> [TASK A] In the page text on question distinctness, what topic does Heather Bellini's question address?

> [PAGE TEXT]
:::
Heather Bellini’s question is relatively more-distinct with a cosine modification score (*DistinctnessQ*) of 0.8884 (*see below*). She addresses a topic, namely the pricing of the firm’s product, which was not discussed in the management presentation. Hence, the resulting *DistinctnessQ* score is rather high.

In [6]:
df[2] = "Thank you, and Satya, I'll echo everybody's thoughts that it's great to have you on the call, and hear your perspective. I was wondering if you could share with us the decision recently to offer Windows for free for sub-9-inch devices, and how you think this impacts your share in that arena? And also, how should we think about Windows pricing, given your comment about how Windows is going to play in different market segmentations, how do we see Windows pricing evolving, if at all, for other types of form factors over time?"
:::
(Records from a dataset)
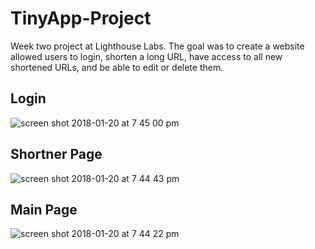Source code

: # TinyApp-Project

Week two project at Lighthouse Labs. The goal was to create a website allowed users to login, 
shorten a long URL, have access to all new shortened URLs, and be able to edit or delete them.

## Login
![screen shot 2018-01-20 at 7 45 00 pm](https://user-images.githubusercontent.com/11824162/35190662-7cebfac6-fe1b-11e7-8a22-9a635a3487d1.png)

## Shortner Page
![screen shot 2018-01-20 at 7 44 43 pm](https://user-images.githubusercontent.com/11824162/35190673-a3b37742-fe1b-11e7-9ad5-2ca18be5671c.png)

## Main Page
![screen shot 2018-01-20 at 7 44 22 pm](https://user-images.githubusercontent.com/11824162/35190675-b3c7604e-fe1b-11e7-9345-5c461a17e0fc.png)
:::
> [TASK B] Can you extract the source text from the records above, copying every line verbatim and leaving the pictures out of your answer?

> [TASK RESPONSE A] The pricing of the firm's product.

> [TASK RESPONSE B]
Source code

: # TinyApp-Project

Week two project at Lighthouse Labs. The goal was to create a website allowed users to login, 
shorten a long URL, have access to all new shortened URLs, and be able to edit or delete them.

## Login
![screen shot 2018-01-20 at 7 45 00 pm](https://user-images.githubusercontent.com/11824162/35190662-7cebfac6-fe1b-11e7-8a22-9a635a3487d1.png)

## Shortner Page
![screen shot 2018-01-20 at 7 44 43 pm](https://user-images.githubusercontent.com/11824162/35190673-a3b37742-fe1b-11e7-9ad5-2ca18be5671c.png)

## Main Page
![screen shot 2018-01-20 at 7 44 22 pm](https://user-images.githubusercontent.com/11824162/35190675-b3c7604e-fe1b-11e7-9345-5c461a17e0fc.png)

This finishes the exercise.